Companies still struggling with information technology controls might find some help in new guidance from ISACA, which is meant to help steer companies toward IT controls that comply with numerous regulatory and professional demands.
Formerly known as the Information Systems Audit and Control Association, ISACA published a third edition of its IT Control Objectives for Sarbanes-Oxley, which focuses on using the association’s COBIT 5 framework for IT controls in the design and implementation of internal controls over financial reporting. The guide is targeted to chief information officers, IT managers, and control and assurance professions to help with scoping and assessment ideas, approaches, and guidance when it comes to the IT-related aspects of the COSO framework. Many public companies are in the final stages of adopting the new COSO framework in time for year-end audits, with companies and auditors still trying to resolve how to address documentation demands over certain IT control areas. Some companies have chosen to wait until next year to adopt the new COSO framework.
The updated guidance incorporates the requirements of Auditing Standard No. 5, which governs the external audit of internal control over financial reporting, with the COSO and COBIT frameworks. It provides detailed examples and application controls, ISACA says, and addresses issues in using audit reports provided from third-party service organizations regarding their own controls. ISACA says the latest edition of the guidance is “not a rewrite, but a major upgrade” of the second edition. “This guide is not an assessment of an enterprise's governance of enterprise IT (GEIT); rather it provides guidance on a focused topic—the assessment of effectiveness of internal control over financial reporting,” ISACA says.
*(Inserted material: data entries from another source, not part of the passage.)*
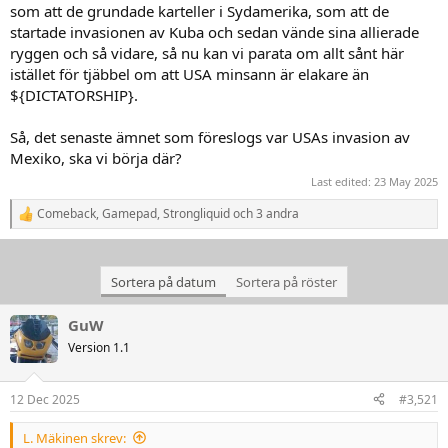
som att de grundade karteller i Sydamerika, som att de
startade invasionen av Kuba och sedan vände sina allierade
ryggen och så vidare, så nu kan vi parata om allt sånt här
istället för tjäbbel om att USA minsann är elakare än
${DICTATORSHIP}.
Så, det senaste ämnet som föreslogs var USAs invasion av
Mexiko, ska vi börja där?
Last edited:
23 May 2025
Comeback
,
Gamepad
,
Strongliquid
och 3 andra
R
e
a
k
Sortera på datum
Sortera på röster
t
i
o
GuW
n
Version 1.1
e
r
:
12 Dec 2025
#3,521
L. Mäkinen skrev:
Ken Vander Wal, past international president of ISACA, said in a statement that the market has witnessed significant changes in the regulatory environment and with professional guidance in recent years. As examples, the Public Company Accounting Oversight Board has revised its standards and refined its guidance on internal controls, while COSO has updated its internal control framework, ISACA has updated its COBIT framework, and the Auditing Standards Board of the American Institute of Certified Public Accountants updated its standards for third-party service organization audits. “Coupled with lessons learned that come from a decade of experience in the application of internal controls in a technology landscape, a refreshed approach to Sarbanes-Oxley compliance was needed,” he said. “This latest guide will help professionals align with these changes in the industry.”